La gazette

L’alimentation dans la maladie d’Alzheimer

L’alimentation dans la maladie d’Alzheimersenior lit boire verre eau pijama

Une prise en charge pluridisciplinaire

La maladie d’Alzheimer est une maladie actuellement difficile à combattre. Une prise en charge pluridisciplinaire est donc souhaitable.

Une alimentation adéquate

Une alimentation adéquate peut enrichir l’arsenal préventif et thérapeutique de cette affection dégénérative, même si nous ne connaissons pas actuellement d’aliment miracle capable de guérir la maladie. D’une part, une alimentation bien orientée permettra d’éviter les déficits en certains nutriments (protéines, lipides, glucides) et micronutriments (vitamines, minéraux, oligoéléments) essentiels. D’autre part, cette alimentation contribuera à ralentir la survenue de certaines complications, dont la plus marquante est la perte de poids.

La perte de poids, la malnutrition

En effet, selon bon nombre d’études, 40% des patients souffrant de maladie d’Alzheimer présentent une perte de poids sans que la cause ne soit vraiment connue.
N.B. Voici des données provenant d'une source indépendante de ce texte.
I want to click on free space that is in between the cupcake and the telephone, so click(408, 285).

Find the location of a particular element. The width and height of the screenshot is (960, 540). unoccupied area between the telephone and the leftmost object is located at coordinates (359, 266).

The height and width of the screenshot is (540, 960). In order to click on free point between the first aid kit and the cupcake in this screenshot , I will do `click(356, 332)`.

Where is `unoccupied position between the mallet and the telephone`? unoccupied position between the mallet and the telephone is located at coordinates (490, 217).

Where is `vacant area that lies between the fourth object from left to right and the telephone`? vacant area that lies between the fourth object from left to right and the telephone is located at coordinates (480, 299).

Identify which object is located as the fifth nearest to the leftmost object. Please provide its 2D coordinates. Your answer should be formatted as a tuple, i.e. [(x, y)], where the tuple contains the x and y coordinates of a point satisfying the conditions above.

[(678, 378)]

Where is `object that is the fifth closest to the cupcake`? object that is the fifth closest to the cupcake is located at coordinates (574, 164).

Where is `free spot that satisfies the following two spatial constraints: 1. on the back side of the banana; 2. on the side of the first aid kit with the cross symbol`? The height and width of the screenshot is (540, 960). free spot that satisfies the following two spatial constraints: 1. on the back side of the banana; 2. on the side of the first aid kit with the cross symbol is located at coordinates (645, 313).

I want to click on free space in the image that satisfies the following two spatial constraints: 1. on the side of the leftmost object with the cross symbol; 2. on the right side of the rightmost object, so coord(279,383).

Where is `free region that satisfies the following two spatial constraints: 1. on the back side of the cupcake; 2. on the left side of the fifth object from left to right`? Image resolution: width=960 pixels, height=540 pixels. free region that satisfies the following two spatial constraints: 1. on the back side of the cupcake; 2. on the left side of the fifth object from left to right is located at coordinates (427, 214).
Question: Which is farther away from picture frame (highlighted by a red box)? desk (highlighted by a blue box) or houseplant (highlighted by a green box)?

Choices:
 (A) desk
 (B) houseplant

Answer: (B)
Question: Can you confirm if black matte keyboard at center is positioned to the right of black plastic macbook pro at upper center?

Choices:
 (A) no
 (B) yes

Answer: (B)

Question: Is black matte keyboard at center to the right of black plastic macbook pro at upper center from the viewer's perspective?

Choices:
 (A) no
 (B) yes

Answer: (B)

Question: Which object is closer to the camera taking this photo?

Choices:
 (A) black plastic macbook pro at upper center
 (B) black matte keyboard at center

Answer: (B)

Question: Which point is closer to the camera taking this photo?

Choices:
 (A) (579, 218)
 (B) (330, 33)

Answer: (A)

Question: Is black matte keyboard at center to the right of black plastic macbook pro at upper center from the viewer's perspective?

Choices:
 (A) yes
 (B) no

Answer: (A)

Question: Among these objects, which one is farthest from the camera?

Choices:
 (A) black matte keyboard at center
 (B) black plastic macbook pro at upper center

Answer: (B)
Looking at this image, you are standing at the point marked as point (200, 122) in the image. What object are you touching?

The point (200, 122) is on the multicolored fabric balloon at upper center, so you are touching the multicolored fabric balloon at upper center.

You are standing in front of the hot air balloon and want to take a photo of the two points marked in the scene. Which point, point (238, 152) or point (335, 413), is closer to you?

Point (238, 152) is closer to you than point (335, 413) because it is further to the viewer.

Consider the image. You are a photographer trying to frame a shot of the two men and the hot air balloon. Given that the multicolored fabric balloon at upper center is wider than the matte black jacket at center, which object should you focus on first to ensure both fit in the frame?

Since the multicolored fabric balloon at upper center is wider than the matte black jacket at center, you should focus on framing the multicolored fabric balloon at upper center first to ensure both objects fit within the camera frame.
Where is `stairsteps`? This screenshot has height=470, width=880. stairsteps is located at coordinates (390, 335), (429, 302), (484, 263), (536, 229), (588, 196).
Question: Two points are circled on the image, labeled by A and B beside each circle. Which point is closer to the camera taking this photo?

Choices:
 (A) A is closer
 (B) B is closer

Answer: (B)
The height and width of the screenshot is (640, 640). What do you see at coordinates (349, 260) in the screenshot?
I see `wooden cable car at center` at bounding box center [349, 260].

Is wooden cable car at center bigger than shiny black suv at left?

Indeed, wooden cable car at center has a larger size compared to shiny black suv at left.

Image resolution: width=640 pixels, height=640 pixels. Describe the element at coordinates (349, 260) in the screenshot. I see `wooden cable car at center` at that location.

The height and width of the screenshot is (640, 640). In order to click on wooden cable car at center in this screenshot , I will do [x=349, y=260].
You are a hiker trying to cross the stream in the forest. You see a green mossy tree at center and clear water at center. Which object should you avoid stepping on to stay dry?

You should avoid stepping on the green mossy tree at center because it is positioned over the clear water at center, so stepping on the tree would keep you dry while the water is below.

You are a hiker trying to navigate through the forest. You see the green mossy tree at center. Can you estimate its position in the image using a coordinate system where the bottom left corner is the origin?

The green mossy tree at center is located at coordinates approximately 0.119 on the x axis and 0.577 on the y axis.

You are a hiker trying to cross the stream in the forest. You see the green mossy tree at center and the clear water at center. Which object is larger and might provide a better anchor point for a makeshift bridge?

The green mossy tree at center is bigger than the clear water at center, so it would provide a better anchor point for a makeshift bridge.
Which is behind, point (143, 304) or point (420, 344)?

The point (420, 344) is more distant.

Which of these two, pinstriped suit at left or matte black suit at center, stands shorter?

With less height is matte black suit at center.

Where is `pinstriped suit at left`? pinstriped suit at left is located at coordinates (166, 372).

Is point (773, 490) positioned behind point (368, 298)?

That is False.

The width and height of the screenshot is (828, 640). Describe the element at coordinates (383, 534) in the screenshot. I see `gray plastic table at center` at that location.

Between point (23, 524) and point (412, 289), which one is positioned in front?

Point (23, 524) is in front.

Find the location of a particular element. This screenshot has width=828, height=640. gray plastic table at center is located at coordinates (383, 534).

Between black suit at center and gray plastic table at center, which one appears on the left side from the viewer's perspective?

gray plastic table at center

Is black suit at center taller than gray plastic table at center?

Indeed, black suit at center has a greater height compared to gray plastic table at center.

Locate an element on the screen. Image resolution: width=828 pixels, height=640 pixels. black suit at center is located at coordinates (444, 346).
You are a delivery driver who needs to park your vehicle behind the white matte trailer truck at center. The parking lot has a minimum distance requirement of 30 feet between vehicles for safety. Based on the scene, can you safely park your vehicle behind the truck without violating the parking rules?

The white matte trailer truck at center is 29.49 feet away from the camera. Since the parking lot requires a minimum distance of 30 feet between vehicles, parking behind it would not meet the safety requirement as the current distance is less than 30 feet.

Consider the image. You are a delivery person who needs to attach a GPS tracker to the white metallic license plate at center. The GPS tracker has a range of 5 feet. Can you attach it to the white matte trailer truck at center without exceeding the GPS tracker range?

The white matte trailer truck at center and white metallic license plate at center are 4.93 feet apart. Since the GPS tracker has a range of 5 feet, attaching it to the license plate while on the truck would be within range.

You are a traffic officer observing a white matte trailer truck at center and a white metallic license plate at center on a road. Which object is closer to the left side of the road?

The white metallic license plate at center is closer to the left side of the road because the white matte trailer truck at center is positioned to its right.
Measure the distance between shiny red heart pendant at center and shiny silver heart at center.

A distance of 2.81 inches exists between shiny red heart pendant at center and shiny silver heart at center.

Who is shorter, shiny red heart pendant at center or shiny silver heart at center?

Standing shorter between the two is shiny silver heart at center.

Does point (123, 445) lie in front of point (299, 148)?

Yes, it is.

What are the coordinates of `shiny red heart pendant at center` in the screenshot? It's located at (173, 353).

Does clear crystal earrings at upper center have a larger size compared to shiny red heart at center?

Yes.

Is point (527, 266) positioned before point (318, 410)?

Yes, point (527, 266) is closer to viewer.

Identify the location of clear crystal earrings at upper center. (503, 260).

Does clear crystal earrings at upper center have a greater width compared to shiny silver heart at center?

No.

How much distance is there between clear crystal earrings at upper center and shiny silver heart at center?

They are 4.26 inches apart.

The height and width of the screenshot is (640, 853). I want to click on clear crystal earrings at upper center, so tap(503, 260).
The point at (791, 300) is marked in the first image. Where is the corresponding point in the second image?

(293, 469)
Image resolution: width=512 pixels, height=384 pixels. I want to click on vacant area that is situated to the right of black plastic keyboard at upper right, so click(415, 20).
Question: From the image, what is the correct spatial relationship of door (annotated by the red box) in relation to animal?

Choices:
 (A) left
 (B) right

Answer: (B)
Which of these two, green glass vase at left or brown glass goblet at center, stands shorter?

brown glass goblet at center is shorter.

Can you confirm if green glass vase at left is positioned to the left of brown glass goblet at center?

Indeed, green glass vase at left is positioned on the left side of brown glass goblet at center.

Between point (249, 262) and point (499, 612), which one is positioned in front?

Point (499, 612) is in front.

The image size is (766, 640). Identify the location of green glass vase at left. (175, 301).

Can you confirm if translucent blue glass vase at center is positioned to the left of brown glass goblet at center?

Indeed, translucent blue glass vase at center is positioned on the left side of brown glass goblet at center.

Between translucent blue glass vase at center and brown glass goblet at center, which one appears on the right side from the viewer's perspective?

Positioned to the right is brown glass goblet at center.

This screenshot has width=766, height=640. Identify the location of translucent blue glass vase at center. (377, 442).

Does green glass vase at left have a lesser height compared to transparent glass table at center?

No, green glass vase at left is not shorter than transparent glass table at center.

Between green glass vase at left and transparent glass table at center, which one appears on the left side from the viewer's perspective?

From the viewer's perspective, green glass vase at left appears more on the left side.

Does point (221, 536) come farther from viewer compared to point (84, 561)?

Cette perte de poids aggrave nettement l’état du malade notamment suite à la survenue d’escarres, de chutes, d’infections et de ce fait, alourdit fortement la charge supportée par la famille dans cette maladie éprouvante. Devant l’ampleur de ce constat, un programme a notamment été mis en place par la Commission Européenne : « Nutrition Alzheimer’s Disease and Health Promotion ». Ce programme met d’abord l’accent sur l’importance de la formation de l’entourage du malade afin de mieux détecter les premiers signes de dénutrition, et de proposer une alimentation adéquate.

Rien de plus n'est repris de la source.